# EXTRAIT DU DOCUMENT
Chère fille en Notre-Seigneur,
Aujourd'hui nous mettons au chemin de fer ce qui reste du mobilier de Nemours. Nous avons loué un wagon, afin que tout fût mieux conditionné. J'espère que vous recevrez tout à bon port.
La grosse table de la lingerie est restée à Nemours, m'écrit le père Baudin: elle était trop embarrassante et lourde.
Je suis aise que Monseigneur ait été satisfait de ma réponse; elle était nette.
La question de l'acte de soeur Benoîte sur la maison est une chose qui ne doit pas vous inquiéter, car les héritiers n'ont rien à y prétendre, puisque c'est à la dernière survivante.
Je verrai ce que m'écrira Monseigneur. Sa pensée indique un sentiment d'intérêt et d'affection pour votre maison.
J'ai reçu et tiens en réserve ce que vous m'avez envoyé, car j'ai demandé à Nemours tous les petits comptes qui restent.
Je prie le bon Maître de vous guérir et de vous soutenir dans son service. Vous avez trop peur des hommes: si Dieu est pour vous, qui sera contre vous?
Je vous envoie la cantine de l'eau de la Salette que ma soeur m'a envoyée, j'en ai pris un peu.
Ma soeur me dit que six draps de lit lui manquent. Auraient-ils été pris en route? Voyez si vous ne les trouveriez pas.
J'écris à soeur Emilienne de demander ses affaires. Son adresse est: 14, quai Saint-Symphorien, à Tours. Peut-être serait-ce plutôt fait de les lui envoyer, car son hésitation à rentrer m'indique sa pensée ou ses craintes de ne pouvoir rester.
Je vous bénis en Notre-Seigneur, chère fille.
EYMARD.
112 Bd Montparnasse, Paris 22 octobre 1867
Chère Soeur en N.S.
J'ai reçu votre dernière lettre - demandez vos effets à Angers, je viens aujourd'hui d'y envoyer le reste du mobilier de Nemours. - Voilà une maison enterrée et finie! hélas! quelle tristesse de voir cette issue! Que Dieu en soit béni! Toujours est-il que vous y avez passé de beaux et d'heureux jours! ils compteront devant Dieu!

# PARTIES DE L'EXERCICE
A - Relevez toutes les personnes que l'extrait désigne par un nom propre, en laissant de côté Dieu et Notre-Seigneur.
B - Pour chaque affirmation, indiquez si elle s'accorde avec l'extrait, en citant les mots qui permettent de trancher. (i) La grosse table de la lingerie a été expédiée avec le reste du mobilier. (ii) Un wagon a été loué pour le transport du mobilier. (iii) L'adresse de soeur Emilienne se trouve à Tours.
C - Modifiez le passage de l'extrait qui commence par « J'écris à soeur » et se poursuit jusqu'à « compteront devant Dieu! » : remplacez « Angers » par « Orléans », puis recopiez ce passage.
Appuyez-vous uniquement sur l'extrait.

# ÉCHANTILLON DE DONNÉES
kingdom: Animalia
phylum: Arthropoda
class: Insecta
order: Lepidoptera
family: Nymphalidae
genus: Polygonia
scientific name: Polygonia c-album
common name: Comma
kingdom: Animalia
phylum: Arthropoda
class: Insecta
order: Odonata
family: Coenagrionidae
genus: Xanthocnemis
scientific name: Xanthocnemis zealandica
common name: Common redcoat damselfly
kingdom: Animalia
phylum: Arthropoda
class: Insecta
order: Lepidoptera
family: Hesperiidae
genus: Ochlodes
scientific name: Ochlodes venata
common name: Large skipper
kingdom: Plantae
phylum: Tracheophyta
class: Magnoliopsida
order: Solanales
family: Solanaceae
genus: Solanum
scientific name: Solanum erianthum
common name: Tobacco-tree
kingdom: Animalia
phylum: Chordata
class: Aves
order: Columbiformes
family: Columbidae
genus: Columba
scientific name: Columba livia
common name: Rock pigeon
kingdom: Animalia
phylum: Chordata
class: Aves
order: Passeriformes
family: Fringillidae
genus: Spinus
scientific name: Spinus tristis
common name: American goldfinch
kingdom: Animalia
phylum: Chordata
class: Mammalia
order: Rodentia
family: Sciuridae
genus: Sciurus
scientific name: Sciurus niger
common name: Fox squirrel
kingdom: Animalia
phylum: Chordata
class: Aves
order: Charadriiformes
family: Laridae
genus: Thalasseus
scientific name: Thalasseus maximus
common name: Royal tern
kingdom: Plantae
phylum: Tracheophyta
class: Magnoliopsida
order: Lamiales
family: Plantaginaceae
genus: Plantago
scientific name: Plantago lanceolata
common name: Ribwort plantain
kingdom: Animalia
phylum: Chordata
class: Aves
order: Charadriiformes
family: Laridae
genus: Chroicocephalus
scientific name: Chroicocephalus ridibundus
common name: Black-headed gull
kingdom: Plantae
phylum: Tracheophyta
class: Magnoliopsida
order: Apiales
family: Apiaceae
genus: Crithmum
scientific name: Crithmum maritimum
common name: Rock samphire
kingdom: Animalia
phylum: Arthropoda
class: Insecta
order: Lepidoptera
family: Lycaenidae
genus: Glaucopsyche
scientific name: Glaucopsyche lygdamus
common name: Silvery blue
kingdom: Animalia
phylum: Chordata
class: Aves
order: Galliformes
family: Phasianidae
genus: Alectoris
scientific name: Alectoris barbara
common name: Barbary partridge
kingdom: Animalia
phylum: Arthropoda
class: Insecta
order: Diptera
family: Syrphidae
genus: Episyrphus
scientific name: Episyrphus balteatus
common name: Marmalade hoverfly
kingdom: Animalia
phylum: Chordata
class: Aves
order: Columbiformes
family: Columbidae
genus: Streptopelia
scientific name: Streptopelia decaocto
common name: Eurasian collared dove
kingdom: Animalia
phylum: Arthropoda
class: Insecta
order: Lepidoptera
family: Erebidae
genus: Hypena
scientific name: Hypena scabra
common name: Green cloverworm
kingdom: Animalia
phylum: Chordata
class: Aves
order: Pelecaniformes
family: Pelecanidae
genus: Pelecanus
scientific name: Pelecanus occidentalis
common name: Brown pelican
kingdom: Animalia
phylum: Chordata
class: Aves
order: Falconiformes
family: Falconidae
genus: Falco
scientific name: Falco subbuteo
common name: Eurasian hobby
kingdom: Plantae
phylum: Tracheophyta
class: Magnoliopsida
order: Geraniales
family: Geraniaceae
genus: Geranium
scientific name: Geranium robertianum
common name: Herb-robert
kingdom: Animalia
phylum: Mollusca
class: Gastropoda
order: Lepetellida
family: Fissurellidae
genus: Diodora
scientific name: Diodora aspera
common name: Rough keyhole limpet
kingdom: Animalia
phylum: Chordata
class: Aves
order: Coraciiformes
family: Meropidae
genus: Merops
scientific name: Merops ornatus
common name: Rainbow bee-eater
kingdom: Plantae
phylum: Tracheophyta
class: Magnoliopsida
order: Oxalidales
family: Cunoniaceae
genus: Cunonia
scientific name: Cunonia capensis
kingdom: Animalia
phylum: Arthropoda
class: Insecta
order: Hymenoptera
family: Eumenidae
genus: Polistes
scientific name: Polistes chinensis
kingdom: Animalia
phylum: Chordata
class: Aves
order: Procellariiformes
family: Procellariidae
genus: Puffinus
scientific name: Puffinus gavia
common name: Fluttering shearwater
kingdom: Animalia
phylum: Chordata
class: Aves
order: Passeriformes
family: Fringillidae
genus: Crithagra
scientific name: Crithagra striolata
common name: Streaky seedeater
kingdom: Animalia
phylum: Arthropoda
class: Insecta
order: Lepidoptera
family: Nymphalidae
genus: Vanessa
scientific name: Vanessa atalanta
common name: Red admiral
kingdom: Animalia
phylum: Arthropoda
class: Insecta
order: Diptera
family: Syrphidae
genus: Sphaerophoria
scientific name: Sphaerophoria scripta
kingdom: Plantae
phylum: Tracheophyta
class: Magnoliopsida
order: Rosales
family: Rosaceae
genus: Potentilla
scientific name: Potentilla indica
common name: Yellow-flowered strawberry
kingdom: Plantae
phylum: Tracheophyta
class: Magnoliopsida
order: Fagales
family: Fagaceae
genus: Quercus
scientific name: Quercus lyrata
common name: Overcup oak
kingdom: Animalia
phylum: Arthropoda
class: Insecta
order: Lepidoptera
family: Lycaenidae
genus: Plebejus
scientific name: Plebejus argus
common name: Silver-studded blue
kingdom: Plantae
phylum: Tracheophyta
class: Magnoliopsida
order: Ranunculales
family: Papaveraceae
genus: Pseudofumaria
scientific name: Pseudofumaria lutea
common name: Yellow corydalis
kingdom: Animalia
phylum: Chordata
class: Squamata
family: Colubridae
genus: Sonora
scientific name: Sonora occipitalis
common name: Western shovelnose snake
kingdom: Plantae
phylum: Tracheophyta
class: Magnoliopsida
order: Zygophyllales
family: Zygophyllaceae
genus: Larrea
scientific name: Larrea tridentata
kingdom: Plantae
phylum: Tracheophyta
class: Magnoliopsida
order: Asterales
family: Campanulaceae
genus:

# LISTE DES SOLUTIONS
A - le père Baudin, soeur Benoîte, soeur Emilienne, Eymard

B -
(i) Non : « La grosse table de la lingerie est restée à Nemours ».
(ii) Oui : « Nous avons loué un wagon ».
(iii) Oui : « Son adresse est: 14, quai Saint-Symphorien, à Tours ».

C -
J'écris à soeur Emilienne de demander ses affaires. Son adresse est: 14, quai Saint-Symphorien, à Tours. Peut-être serait-ce plutôt fait de les lui envoyer, car son hésitation à rentrer m'indique sa pensée ou ses craintes de ne pouvoir rester.
Je vous bénis en Notre-Seigneur, chère fille.
EYMARD.
112 Bd Montparnasse, Paris 22 octobre 1867
Chère Soeur en N.S.
J'ai reçu votre dernière lettre - demandez vos effets à Orléans, je viens aujourd'hui d'y envoyer le reste du mobilier de Nemours. - Voilà une maison enterrée et finie! hélas! quelle tristesse de voir cette issue! Que Dieu en soit béni! Toujours est-il que vous y avez passé de beaux et d'heureux jours! ils compteront devant Dieu!